Innerhalb einen Jahres hat Sergen Yalçın aus Beşiktaş einen Meisterschaftsanwärter geformt. Vor allem die beinahe durch die Bank weg verbesserten Spieler sind als Verdienst des 48-jährigen Trainers zu werten. 

Vor rund 13 Monaten übernahm Sergen Yalçın den Cheftrainer-Posten bei Beşiktaş. Seitdem haben die "Schwarzen Adler" unter der Führung des Ex-Spielers 31 ihrer 45 Spiele gewonnen. Yalçın weist in seiner knapp über ein Jahr andauernden Beşiktaş-Tätigkeit einen Punkteschnitt von 2,16 vor – die Bilanz eines Titelanwärters. Und genau zu so einem ist Beşiktaş erstmals seit den beiden Titeln 2015 und 2016 unter Şenol Güneş wieder geworden: Ein Kandidat für die Meisterschaft.

Was sich in der Rückrunde der vergangenen Saison, insbesondere nach dem Corona-Re-Start andeutete, hat sich im Laufe der aktuellen Spielzeit bestätigt: Sergen Yalçın hat es geschafft, den "Adler" wieder ein offensives, spielfreudiges System zu verpassen. Vor allem aber eine Taktik, die sich an den stärken der einzelnen Spieler orientiert, denn genau das ist Yalçıns größte Stärke: Nahezu jeder Spieler im schwarz-weißen Trikot, egal ob eingekauft oder bereits am Dolmabahçe-Palast ansässig gewesen, ist unter dem 48-jährigen Übungsleiter auf ein anderes Level gehievt worden. Besonders die zu Saisonbeginn arg kritisch beäugten Transfers sind mit dem teilweise als Resterampe abgestempelten vorhandenen Spielermaterial zu einer verschworenen und letztlich erfolgreichen Einheit verschworen.
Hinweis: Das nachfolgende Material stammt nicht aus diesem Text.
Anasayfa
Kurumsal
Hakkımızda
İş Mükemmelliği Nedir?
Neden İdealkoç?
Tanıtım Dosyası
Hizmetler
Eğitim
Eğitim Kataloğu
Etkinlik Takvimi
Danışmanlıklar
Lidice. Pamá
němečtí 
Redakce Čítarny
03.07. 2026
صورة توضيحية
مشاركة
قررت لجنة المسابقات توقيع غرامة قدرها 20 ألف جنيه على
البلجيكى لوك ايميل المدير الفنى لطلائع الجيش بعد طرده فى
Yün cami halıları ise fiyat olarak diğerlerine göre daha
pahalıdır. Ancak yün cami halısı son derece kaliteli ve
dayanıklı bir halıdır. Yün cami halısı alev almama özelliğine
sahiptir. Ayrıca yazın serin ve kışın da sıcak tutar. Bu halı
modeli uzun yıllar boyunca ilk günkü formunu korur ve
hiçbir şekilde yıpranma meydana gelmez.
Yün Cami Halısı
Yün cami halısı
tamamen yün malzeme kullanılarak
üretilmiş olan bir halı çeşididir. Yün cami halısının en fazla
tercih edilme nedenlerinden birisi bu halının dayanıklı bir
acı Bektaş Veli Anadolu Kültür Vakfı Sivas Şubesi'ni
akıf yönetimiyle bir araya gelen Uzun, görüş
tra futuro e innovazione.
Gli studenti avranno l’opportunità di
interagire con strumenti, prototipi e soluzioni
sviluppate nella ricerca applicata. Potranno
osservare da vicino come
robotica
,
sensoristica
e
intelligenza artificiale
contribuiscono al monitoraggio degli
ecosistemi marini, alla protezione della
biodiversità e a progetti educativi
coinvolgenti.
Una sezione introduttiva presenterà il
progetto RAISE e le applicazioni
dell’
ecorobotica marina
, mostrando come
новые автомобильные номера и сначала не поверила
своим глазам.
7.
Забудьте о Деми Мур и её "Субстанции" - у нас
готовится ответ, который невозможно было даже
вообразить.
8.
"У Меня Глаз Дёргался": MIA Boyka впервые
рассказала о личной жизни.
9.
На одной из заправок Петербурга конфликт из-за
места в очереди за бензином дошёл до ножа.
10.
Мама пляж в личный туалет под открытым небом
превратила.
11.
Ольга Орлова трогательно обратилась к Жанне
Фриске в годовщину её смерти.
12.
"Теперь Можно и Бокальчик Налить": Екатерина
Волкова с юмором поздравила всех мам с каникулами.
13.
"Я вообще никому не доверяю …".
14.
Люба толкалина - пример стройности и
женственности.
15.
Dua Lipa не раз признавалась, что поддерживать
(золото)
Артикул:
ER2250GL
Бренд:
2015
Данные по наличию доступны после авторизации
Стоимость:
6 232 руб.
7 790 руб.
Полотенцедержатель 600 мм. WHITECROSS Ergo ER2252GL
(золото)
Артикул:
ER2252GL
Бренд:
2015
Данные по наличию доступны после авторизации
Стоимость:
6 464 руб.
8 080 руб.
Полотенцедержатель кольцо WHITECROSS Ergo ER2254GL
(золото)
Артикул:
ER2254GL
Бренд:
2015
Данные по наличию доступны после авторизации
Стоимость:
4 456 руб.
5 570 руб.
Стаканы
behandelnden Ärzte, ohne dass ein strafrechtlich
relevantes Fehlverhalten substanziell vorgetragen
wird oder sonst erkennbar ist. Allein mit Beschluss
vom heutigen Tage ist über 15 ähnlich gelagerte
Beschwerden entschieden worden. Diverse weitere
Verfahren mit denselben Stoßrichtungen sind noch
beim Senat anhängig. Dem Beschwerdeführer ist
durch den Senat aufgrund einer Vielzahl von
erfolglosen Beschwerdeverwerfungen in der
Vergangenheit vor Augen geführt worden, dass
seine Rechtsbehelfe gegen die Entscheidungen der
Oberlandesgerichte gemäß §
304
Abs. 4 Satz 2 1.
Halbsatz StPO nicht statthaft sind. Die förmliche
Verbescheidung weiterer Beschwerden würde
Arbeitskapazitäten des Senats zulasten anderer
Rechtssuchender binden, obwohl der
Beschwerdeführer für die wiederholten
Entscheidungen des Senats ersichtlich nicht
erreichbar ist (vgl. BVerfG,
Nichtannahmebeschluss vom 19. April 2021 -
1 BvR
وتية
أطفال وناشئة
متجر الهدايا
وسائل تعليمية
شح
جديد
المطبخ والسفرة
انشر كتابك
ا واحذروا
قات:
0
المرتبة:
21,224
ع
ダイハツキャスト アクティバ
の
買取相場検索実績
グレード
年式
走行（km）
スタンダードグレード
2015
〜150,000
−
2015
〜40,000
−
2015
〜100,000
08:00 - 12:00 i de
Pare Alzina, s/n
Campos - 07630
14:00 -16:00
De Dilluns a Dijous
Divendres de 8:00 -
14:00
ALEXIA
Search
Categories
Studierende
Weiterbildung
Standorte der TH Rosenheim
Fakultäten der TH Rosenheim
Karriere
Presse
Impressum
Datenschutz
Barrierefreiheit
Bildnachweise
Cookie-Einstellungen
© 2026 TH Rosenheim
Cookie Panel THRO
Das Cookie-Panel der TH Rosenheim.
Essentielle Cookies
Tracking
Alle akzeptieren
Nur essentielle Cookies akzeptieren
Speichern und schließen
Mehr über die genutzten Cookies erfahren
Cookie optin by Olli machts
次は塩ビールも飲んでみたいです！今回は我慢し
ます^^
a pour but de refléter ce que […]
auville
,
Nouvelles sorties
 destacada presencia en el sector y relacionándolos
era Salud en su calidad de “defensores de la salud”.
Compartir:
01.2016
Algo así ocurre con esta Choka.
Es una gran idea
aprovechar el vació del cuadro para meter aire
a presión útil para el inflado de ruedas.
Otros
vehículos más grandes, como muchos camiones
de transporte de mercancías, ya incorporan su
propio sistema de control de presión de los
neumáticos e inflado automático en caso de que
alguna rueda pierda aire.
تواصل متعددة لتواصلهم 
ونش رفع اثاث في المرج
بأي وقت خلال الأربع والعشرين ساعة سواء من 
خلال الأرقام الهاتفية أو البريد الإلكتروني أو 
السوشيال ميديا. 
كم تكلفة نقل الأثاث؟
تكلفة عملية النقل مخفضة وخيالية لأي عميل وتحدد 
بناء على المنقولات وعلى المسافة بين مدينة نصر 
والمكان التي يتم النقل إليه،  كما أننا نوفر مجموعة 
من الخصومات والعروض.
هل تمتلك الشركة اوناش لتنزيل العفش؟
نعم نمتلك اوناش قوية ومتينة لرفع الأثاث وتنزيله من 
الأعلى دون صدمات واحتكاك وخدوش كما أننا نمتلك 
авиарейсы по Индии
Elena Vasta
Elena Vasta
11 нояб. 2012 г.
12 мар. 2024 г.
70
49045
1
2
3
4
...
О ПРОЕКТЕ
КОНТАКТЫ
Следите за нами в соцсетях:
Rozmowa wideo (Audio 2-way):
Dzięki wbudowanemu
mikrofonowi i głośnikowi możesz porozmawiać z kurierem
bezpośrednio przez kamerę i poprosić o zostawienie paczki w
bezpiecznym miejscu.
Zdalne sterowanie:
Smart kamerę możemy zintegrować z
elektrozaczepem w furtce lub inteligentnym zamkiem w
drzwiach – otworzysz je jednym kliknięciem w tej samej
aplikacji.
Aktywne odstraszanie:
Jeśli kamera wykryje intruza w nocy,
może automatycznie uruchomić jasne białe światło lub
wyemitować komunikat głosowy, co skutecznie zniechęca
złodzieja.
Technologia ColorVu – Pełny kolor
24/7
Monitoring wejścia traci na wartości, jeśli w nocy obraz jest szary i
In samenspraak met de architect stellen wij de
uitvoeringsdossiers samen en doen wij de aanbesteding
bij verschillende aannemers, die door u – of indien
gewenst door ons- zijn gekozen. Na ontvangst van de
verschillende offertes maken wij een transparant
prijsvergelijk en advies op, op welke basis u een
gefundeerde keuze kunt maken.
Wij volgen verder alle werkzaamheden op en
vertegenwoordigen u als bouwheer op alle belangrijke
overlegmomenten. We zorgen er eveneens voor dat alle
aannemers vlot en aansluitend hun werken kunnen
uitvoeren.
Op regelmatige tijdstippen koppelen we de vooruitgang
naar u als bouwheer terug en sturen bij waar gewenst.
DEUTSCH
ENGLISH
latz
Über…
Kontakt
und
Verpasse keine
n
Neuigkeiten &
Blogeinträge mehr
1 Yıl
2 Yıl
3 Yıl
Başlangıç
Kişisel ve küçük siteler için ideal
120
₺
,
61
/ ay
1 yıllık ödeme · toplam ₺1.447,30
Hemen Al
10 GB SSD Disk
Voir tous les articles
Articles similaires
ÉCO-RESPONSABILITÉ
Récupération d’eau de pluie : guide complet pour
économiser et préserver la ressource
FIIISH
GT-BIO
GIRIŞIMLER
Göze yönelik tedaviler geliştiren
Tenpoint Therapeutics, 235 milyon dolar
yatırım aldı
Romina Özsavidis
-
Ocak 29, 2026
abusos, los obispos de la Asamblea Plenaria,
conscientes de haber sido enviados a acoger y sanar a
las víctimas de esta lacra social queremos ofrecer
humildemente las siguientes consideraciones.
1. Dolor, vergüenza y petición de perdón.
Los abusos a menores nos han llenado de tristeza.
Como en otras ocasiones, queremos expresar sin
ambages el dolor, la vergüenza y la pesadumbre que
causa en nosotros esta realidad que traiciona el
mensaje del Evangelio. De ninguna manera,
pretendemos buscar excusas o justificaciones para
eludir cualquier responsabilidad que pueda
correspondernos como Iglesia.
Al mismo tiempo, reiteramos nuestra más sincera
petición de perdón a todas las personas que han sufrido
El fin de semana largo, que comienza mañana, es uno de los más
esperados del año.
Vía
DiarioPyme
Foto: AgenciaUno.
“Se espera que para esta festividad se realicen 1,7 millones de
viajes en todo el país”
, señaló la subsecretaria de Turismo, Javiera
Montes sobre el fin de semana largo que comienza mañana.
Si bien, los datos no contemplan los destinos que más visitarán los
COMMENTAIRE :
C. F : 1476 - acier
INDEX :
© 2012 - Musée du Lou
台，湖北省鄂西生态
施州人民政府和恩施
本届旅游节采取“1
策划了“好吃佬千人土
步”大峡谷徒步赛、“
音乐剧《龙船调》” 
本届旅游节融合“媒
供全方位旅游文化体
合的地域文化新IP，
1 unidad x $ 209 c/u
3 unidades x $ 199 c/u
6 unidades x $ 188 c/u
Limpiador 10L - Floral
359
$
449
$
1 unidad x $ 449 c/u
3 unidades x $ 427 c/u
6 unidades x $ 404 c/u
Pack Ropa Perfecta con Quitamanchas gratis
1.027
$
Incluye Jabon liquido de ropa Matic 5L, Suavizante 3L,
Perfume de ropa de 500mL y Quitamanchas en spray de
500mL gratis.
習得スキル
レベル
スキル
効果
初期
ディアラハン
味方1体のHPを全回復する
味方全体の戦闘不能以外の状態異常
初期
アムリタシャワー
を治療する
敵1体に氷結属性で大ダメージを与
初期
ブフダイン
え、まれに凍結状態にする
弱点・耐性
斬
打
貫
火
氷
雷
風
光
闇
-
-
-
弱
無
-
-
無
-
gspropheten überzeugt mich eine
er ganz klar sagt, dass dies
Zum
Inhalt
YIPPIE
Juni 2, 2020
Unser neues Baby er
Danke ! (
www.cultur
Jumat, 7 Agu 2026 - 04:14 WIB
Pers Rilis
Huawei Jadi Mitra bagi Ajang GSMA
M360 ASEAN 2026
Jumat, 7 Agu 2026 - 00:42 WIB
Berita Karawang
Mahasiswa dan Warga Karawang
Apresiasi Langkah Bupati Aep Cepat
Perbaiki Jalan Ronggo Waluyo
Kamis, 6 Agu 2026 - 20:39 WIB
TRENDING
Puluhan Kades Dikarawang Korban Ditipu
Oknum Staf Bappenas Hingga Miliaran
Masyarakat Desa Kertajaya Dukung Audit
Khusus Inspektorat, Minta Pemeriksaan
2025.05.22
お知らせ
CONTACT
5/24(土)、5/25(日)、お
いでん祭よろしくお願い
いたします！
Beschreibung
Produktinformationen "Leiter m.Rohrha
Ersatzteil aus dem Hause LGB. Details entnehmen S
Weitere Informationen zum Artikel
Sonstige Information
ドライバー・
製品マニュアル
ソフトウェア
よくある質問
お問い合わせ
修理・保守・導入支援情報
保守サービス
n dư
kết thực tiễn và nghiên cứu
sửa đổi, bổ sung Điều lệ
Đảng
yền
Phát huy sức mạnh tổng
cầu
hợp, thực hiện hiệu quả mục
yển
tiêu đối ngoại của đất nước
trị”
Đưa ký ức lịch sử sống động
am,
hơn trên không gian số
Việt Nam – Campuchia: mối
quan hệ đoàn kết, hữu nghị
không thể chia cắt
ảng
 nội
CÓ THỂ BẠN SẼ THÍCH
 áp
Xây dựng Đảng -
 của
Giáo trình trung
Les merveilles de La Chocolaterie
Rosier, Josef, Ghezzal – die Liste der Verbesserten ist lang

Rosier, bei Sporting Lissabon nicht mehr als ein Ergänzungsspieler gewesen, beackert die rechte Defensivlinie stets vorbildhaft. Josef, der seine Karriere in Saudi-Arabien schon ausklingen ließ, ist binnen kürzester Zeit Mittelfeld-Chef und der vielleicht beste Abräumer der Liga. Ghezzal, in Lyon, Leicester und Florenz praktisch nie über gute Ansätze hinausgekommen, avanciert mit seinen Flanken und Steilpassen zum Assistkönig der Liga. Die Liste ließe sich beliebig weiterführen und die beiden Stürmer, Larin und Aboubakar, denen beide zum Saisonbeginn mit Sicherheit nicht zusammen 29 Saisontore zugetraut wurden, sind noch nicht einmal inbegriffen. Hinzu kommt die mutige, aber konsequent durchgesetzte Entscheidung im Tor auf die beiden Nachwuchskräfte Ersin Destanoğlu und Utku Yurakuvan zu setzen.

Sergen Yalçın hat aus einem maximal erwartbaren Europa-League-Teilnehmer binnen einen Jahres den heimlichen Top-Favoriten auf den Meistertitel geformt. Im kommenden Liga-Spiel am Freitagabend – ausgerechnet gegen den noch amtierenden Meister Başakşehir – wird der BJK-Coach aber fehlen. Wegen erneut lautstarkem Lamentieren im Spiel gegen Gaziantep in der Vorwoche sah Yalçın bereits seine vierte Gelbe Karte der Saison. Vor allem der immer wieder stattfindende Disput mit den Schiedsrichtern und den Gegner darf noch als einige der wenigen Schwächen des 48-Jährigen gesehen werden.